Heavy bass aside, the only things missing from the Encounter system are an iPod dock and remote control - both of which are available in systems such as the more expensive SoundDock and the slightly less expensive Altec Lansing iM3 system. Outside of the iPod market, the comparison against the iM3s would be almost meritless - the Encounters are three leagues beyond the iM3s in audio quality, and the iM3s are three times more portable than the Encounters. The only things connecting them are similar prices and the fact that they both match full-sized iPods; that said, unless you truly need the portability, go with the Encounters for their superior audio quality.
The comparison with the SoundDock initially seems a bit more difficult, as Bose’s decision to combine all of its components into a single unit has proved attractive for numerous iPod owners, and its integrated remote and dock both work well. However, as you can find the Encounters for half the SoundDock’s price, you can afford to add an Apple Dock ($39) and a great remote such as Griffin’s AirClick ($39.99) or ABT’s iJet ($59.95) and still have enough cash left over to buy $50-75 worth of iTunes music. Since neither runs off battery power or can be fit into a briefcase or small bag, you won’t be carrying either system around from place to place. On a positive note for JBL, unlike the SoundDock, the built-it-yourself Encounter-to-iPod package will be able to connect with other devices (such as a computer or non-Dock Connecting iPod), but on the flip side, you won’t have as much remote volume control as with the SoundDock, even if you connect the iPod to the Encounters through its headphone port.

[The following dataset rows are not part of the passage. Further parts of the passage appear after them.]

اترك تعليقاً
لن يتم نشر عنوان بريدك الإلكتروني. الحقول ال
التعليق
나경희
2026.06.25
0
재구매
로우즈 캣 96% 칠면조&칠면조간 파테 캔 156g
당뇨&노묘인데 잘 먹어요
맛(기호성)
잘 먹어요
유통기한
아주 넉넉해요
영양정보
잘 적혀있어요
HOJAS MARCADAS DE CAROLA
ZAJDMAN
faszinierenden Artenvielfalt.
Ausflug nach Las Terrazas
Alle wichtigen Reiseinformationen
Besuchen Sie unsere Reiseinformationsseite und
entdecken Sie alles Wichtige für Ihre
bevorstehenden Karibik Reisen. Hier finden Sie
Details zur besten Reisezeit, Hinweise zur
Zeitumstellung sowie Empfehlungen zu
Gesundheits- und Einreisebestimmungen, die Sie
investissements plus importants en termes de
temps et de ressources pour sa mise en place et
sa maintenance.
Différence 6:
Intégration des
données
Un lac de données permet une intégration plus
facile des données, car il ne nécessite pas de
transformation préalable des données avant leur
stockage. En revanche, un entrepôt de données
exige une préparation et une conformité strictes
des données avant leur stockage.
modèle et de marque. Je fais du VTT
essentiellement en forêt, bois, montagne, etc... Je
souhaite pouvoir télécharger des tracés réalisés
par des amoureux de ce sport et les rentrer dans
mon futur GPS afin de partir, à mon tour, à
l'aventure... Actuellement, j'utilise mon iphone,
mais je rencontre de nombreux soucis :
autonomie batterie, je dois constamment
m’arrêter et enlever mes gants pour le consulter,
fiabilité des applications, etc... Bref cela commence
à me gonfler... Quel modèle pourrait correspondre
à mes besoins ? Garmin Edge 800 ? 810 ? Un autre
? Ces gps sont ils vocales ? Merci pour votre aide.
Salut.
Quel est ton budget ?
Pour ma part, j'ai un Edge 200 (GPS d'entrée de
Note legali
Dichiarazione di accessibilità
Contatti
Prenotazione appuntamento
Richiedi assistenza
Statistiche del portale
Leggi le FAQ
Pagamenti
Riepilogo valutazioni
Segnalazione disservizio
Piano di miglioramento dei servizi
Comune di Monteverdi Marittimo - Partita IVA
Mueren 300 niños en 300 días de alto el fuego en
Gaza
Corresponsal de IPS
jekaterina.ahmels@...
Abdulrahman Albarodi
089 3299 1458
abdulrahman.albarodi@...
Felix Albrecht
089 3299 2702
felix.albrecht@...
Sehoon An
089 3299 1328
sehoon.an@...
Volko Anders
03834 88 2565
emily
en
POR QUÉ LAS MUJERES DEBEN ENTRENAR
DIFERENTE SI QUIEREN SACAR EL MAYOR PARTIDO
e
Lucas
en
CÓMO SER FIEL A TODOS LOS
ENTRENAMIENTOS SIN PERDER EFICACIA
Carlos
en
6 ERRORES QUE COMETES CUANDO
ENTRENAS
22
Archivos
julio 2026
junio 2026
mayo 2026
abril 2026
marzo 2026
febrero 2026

While these are both issues with the Creatures and other multimedia speakers as well, our expectations (and those of our readers) do go up a bit as prices increase - a slight knock on this unit’s overall rating.
In our book, the Encounters deliver virtually everything we’d wanted from a sub-$200 set of iPod-matching speakers: good looks, great sound, and full control over bass and treble response. They outperform the more expensive SoundDock on everything save Bose’s inclusion of an iPod dock and remote control, and similarly sound better than the cheaper Creatures in all ways except for aggressive sub-sonic thump. While not quite the match of the Creatures on overall value, the Encounters are a highly attractive and recommendable alternative at their price point as compared with similar options. Assuming that their alien looks don’t intimidate their listeners, we feel confident that the Encounters will satisfy the audio needs of more discerning iPod lovers.